[<prev] [next>] [<thread-prev] [day] [month] [year] [list]
Message-ID: <CAOrHB_B7rQyOtoziMVAHADjt_yKcgDJGEccusOAmNfDyMn44tA@mail.gmail.com>
Date: Mon, 22 Jan 2018 21:47:24 -0800
From: Pravin Shelar <pshelar@....org>
To: David Miller <davem@...emloft.net>
Cc: Daniel Axtens <dja@...ens.net>,
Linux Kernel Network Developers <netdev@...r.kernel.org>,
Manish.Chopra@...ium.com, ovs dev <dev@...nvswitch.org>
Subject: Re: [PATCH 0/3] Check gso_size of packets when forwarding
On Mon, Jan 22, 2018 at 12:14 PM, David Miller <davem@...emloft.net> wrote:
> From: Pravin Shelar <pshelar@....org>
> Date: Fri, 19 Jan 2018 13:54:15 -0800
>
>> I agree it is not perfect. But the other proposed patch does not fix
>> the connectivity issue. It only adds log msg in such cases at cost
>> of extra checks/code.
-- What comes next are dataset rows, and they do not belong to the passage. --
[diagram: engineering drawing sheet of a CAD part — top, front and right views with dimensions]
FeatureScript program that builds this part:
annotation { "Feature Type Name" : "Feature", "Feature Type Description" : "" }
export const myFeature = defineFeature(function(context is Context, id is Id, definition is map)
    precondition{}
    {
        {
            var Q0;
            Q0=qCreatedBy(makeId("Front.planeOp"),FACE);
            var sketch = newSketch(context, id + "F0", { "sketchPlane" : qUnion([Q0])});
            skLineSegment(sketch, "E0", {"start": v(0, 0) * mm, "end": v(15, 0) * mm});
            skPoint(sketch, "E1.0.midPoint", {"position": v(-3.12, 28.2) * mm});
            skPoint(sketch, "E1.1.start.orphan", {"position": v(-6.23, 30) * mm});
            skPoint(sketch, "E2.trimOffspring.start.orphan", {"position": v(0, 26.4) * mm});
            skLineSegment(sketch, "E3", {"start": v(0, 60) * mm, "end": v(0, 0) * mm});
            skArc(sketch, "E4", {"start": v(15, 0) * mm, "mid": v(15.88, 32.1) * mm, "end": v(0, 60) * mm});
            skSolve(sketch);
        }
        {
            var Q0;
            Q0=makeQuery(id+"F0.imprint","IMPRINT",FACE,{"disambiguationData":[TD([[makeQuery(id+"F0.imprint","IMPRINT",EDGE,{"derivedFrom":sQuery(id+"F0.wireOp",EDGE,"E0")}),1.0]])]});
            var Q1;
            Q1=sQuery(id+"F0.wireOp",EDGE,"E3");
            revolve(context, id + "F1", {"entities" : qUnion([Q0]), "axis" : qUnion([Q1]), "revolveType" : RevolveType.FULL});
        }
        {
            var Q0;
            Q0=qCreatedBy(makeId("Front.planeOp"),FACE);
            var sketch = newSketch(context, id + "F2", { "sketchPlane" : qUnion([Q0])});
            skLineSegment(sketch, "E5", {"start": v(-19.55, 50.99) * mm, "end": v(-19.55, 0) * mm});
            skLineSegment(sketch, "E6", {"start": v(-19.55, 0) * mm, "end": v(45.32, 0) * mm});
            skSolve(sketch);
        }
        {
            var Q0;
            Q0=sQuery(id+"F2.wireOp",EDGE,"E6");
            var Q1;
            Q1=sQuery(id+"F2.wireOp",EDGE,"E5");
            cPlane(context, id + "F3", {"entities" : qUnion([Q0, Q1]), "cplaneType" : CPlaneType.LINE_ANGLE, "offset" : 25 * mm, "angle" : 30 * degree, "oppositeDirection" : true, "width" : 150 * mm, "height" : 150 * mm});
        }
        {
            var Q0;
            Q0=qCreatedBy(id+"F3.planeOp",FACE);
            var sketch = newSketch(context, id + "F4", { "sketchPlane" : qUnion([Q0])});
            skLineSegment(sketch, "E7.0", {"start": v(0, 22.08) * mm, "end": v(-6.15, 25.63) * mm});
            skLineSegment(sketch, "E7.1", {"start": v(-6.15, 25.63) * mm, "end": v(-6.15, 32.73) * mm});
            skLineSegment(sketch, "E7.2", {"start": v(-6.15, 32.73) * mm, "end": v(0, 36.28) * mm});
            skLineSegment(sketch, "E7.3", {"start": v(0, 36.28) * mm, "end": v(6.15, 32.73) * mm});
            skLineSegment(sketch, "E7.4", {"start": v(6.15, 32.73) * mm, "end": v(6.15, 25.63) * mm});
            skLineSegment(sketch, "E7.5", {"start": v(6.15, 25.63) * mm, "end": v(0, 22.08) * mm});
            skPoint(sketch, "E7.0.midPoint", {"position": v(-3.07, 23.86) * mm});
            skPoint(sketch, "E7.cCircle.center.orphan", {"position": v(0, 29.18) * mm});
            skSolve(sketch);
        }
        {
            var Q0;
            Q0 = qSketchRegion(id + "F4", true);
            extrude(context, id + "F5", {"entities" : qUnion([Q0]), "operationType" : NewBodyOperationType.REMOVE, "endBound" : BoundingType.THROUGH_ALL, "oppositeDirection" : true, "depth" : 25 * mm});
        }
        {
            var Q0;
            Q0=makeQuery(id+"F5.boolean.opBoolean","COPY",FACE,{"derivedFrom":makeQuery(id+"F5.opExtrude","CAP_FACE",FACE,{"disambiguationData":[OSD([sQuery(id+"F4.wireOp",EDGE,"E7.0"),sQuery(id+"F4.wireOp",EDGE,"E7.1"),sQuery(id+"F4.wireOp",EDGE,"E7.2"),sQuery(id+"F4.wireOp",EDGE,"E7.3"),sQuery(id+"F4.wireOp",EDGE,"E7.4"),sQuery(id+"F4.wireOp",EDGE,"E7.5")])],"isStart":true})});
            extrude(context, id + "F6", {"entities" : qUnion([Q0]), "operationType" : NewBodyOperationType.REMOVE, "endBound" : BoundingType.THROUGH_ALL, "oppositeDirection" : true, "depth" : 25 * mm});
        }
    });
Therefore I prefer the easier fix for the
>> issue which also fixes for all cases of packet forwarding rather
>> than just OVS and Bridge.
>
> I really think that something needs to guarantee that device drivers
> will never be given either over-MTU or over-max-GSO-seg-size SKBs.
>
> Otherwise drivers need to add completely stupid checks like making
> sure that SKB lengths do not exceed the maxmimu value that can be
> encoded into descriptors.
>
> What's probably happening often now in such situations is that the
> driver ends up masking the length blindly and ends up sending out a
> truncated packet.
>
> Which frankly is quite bad too.
>
> It doesn't scale to add these checks into every driver, or trying to
> "figure out" which drivers will behave adversely and only add checks
> to those.
>
> The kernel shouldn't pass objects with out-of-range attributes
> to the driver, period.
OK, in that case we could add a check in validate_xmit_skb() as done
by Daniel in a patch posted earlier.